* **Job item**
No line before the one containing "DES-30: none -> present" is to be output; retype exactly that line and all lines that follow it to the end of the records.

* **Before-and-after change records**
*** Block opens ***

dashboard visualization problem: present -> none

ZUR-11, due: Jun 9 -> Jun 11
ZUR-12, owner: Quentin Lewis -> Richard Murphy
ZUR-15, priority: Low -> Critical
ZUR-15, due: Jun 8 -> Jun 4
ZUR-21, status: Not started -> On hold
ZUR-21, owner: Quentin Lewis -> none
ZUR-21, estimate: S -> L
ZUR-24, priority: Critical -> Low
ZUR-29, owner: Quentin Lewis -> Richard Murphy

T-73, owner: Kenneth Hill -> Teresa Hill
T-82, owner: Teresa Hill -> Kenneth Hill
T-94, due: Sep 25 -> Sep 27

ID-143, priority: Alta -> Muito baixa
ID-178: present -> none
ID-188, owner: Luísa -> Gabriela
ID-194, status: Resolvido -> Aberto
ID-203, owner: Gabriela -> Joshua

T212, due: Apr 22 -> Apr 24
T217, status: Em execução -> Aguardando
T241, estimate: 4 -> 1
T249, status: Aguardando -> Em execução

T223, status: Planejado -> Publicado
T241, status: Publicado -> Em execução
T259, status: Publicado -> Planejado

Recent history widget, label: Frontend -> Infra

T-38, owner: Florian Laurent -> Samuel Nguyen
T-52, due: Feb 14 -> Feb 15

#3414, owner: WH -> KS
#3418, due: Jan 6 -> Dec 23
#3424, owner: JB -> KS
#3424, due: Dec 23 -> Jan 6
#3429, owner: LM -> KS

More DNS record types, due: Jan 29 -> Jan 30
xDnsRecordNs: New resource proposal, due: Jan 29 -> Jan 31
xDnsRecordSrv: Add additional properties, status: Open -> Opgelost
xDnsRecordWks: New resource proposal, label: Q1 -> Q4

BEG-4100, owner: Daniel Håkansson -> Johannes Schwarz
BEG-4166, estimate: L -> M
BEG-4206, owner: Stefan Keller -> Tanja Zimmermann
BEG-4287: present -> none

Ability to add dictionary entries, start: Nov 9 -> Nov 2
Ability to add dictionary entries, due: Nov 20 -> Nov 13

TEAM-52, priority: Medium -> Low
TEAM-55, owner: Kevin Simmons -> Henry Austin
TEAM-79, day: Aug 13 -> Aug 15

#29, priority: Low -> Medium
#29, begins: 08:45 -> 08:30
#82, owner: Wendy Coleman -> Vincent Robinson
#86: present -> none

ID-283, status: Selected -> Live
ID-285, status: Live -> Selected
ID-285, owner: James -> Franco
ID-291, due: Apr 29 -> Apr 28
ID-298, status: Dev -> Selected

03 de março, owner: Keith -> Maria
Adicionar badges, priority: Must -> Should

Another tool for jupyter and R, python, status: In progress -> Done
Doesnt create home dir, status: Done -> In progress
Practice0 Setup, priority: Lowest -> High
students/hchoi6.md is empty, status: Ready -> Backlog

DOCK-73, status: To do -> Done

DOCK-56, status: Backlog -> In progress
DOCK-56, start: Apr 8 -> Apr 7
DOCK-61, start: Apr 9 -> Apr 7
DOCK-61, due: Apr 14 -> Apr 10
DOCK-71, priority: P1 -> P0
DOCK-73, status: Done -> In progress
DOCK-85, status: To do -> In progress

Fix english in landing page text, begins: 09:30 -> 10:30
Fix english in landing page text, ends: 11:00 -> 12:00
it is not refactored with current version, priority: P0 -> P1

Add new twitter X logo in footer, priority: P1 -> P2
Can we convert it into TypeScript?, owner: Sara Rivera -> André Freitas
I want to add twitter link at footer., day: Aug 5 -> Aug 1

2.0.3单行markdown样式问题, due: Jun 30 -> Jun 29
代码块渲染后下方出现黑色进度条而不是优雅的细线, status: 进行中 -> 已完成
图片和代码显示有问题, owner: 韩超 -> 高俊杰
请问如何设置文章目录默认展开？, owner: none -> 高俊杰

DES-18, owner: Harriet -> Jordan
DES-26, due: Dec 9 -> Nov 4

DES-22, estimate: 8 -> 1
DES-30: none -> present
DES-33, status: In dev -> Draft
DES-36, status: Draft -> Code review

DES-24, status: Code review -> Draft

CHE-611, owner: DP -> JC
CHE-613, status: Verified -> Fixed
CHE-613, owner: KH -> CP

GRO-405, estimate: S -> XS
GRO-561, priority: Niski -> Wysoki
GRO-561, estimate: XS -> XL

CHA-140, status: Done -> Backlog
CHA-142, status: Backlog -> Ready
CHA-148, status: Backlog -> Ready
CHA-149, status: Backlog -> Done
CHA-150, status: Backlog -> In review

*** Block closes ***

* **Your response**
DES-30: none -> present
DES-33, status: In dev -> Draft
DES-36, status: Draft -> Code review

DES-24, status: Code review -> Draft

CHE-611, owner: DP -> JC
CHE-613, status: Verified -> Fixed
CHE-613, owner: KH -> CP

GRO-405, estimate: S -> XS
GRO-561, priority: Niski -> Wysoki
GRO-561, estimate: XS -> XL

CHA-140, status: Done -> Backlog
CHA-142, status: Backlog -> Ready
CHA-148, status: Backlog -> Ready
CHA-149, status: Backlog -> Done
CHA-150, status: Backlog -> In review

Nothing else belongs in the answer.